The film-making though is quite solid; one thing director Michael Winner - never the most subtle or "artistic" of filmmakers - can do is propel a story forward, with very little in the way of needless exposition or explanation. We don't need that much here; Winner and Bronson are creating an archetype, and they seem to know it. The New York locations are well used, and Bronson is...Bronson. Great music by Herbie Hancock.

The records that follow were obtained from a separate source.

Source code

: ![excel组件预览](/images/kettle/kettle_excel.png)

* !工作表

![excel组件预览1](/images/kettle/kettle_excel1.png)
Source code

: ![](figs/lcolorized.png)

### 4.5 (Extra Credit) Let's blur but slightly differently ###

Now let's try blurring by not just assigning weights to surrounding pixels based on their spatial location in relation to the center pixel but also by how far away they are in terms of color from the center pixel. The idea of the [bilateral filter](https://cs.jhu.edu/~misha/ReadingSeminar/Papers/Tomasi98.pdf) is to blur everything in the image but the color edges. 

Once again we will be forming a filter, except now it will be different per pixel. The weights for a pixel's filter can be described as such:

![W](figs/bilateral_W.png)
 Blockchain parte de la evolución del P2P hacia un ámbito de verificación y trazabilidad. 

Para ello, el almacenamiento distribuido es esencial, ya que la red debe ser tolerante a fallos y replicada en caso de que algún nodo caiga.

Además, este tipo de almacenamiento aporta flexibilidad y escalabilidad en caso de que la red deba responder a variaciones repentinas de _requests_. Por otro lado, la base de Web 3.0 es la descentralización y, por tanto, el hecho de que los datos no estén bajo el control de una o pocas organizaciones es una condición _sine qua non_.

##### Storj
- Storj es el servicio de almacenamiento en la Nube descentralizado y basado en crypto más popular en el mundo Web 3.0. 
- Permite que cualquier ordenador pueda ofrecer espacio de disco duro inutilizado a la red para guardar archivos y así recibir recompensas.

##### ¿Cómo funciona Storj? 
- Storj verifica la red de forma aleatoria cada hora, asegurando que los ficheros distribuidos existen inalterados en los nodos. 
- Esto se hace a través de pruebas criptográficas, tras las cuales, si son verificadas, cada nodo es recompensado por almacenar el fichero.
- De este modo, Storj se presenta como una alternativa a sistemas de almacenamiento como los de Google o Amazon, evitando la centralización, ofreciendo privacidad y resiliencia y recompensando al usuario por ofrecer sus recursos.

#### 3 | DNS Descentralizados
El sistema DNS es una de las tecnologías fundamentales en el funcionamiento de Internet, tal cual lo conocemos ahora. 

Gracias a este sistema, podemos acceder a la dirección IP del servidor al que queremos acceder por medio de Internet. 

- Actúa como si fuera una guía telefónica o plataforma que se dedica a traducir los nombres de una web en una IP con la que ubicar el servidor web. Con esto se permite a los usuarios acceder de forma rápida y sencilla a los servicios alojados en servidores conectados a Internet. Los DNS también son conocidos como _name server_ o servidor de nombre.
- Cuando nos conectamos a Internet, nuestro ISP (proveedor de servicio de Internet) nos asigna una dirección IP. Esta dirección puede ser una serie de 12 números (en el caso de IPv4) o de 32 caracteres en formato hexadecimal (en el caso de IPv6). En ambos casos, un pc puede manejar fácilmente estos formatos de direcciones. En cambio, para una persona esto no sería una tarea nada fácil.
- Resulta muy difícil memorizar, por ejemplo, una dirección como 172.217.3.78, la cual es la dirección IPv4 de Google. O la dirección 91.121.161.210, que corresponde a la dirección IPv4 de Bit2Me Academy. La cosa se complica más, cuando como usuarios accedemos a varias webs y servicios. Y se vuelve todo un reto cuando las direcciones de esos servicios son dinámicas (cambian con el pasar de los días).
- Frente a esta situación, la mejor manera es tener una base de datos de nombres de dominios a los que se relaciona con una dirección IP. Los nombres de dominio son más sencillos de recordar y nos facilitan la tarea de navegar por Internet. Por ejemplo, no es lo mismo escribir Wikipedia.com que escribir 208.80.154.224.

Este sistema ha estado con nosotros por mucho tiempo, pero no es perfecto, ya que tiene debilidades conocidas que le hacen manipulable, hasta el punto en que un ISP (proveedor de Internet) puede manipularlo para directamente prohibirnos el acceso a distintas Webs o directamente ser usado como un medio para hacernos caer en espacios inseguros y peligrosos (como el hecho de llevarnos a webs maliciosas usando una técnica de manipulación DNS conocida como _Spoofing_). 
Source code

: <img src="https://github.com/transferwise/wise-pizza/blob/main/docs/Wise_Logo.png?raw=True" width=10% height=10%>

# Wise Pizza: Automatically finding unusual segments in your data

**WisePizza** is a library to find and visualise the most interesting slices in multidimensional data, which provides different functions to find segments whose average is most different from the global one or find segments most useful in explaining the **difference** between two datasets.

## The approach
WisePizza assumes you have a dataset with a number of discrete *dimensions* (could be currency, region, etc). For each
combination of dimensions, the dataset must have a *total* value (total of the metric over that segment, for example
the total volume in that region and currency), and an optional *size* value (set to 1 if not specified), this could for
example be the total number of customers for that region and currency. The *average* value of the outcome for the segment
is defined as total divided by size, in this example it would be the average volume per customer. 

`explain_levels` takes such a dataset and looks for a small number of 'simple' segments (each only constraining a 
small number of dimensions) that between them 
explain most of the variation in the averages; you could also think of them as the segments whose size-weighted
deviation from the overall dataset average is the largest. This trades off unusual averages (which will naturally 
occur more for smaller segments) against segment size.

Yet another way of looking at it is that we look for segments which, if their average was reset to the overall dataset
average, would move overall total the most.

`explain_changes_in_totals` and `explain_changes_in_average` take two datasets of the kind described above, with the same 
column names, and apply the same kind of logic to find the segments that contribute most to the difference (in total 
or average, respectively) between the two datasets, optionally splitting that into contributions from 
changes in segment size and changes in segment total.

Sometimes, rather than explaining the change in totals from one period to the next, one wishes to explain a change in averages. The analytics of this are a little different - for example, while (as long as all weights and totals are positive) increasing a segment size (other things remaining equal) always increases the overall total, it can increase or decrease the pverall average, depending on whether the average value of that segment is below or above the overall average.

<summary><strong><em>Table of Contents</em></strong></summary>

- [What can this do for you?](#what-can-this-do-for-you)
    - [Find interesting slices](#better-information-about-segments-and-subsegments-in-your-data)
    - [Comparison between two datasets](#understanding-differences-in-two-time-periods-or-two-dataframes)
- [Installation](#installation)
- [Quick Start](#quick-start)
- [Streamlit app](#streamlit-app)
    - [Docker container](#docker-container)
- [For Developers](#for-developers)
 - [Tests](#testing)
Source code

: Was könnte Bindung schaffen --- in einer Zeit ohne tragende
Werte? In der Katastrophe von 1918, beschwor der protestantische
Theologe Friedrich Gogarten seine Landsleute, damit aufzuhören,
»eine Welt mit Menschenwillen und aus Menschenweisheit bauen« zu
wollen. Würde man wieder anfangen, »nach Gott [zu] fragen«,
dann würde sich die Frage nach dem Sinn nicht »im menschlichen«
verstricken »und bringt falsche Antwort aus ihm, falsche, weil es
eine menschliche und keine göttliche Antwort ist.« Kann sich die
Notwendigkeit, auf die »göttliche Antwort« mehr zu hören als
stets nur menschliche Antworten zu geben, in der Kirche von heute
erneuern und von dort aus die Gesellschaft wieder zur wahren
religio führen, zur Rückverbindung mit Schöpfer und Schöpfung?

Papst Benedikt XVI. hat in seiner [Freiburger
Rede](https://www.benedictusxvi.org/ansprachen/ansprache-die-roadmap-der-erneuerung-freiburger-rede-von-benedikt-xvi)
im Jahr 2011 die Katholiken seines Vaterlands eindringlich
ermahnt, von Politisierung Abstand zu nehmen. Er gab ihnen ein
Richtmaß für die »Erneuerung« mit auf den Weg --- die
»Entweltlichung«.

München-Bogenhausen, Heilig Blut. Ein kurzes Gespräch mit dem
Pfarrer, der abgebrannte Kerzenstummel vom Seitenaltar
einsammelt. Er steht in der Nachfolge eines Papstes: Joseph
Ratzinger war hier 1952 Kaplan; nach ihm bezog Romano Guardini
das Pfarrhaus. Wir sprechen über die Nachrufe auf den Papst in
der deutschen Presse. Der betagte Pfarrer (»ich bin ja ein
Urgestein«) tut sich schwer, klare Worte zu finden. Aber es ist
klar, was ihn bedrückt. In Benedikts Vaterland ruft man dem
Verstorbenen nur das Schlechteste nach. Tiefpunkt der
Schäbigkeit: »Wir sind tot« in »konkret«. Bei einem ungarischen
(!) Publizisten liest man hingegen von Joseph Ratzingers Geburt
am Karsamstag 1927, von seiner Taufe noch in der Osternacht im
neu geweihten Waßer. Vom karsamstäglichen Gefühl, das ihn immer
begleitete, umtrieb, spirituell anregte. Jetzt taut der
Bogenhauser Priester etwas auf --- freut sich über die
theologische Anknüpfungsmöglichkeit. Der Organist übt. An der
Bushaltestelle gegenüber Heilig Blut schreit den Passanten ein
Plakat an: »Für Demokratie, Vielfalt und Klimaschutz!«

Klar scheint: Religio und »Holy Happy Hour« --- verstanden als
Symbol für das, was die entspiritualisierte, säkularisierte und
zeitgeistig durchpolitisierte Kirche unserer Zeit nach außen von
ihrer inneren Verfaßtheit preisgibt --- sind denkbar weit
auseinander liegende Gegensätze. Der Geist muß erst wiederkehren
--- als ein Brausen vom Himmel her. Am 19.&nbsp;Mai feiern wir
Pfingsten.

1 out of 2 people found this helpful.
FLAWED 70's CULT CLASSIC...BUT GOTTA LOVE THAT ENDING SCENE !!
Added 5/21/2009

DEATH WISH is a film that you ALWAYS want to watch--it's entertaining and even engrossing and has the great title. I guess many of us have at one time or another wanted to be Paul Kersey--getting rid of urban thugs & slugs with impunity and getting away with it [minus the personal tragedy Kersey incurs, of course!]. All about an architect whose wife and daughter are brutalized by a gang of thugs--wife is killed, daughter left a vegetable. Justice is slow a'coming so Mr Kersey decides to vacuum clean the streets of New York of it's anti-social vermin with a gun. Daughter's second rape while recovering from the first nightmare is gut-wrenching--pretty callous stuff here. Stark & sterile New York locations complement Kersey's lonely but resolute mission well. Why only 3/5 stars ?? Maybe I'm not being fair but I think this could have been an even better film if in the proper hands. First, the sociopaths in this film were annoyingly 70's-ish: rag-tag, ridiculously pretentious and amateurish, most not even intimidating [the same occurred in the subsequent awful DEATH WISH sequels]. Second, the movie loses all credibility when the NYPD decide to translocate rather than arrest Kersey due to fear of public opinion. Too bad, as Bronson was memorable in his role but did not seem to have the production support he deserved. That last arriving-in-Chicago scene where Kersey aids a lady whose bags have been knocked off her by a group of thugs--he feigns aiming a gun with an unforgettable smirk--is a beaut, a simply AWESOME ending shot that makes this film worth the price of admission. Gotta find a poster with this scene somewhere! Great vicarious fun.
2 out of 2 people found this helpful.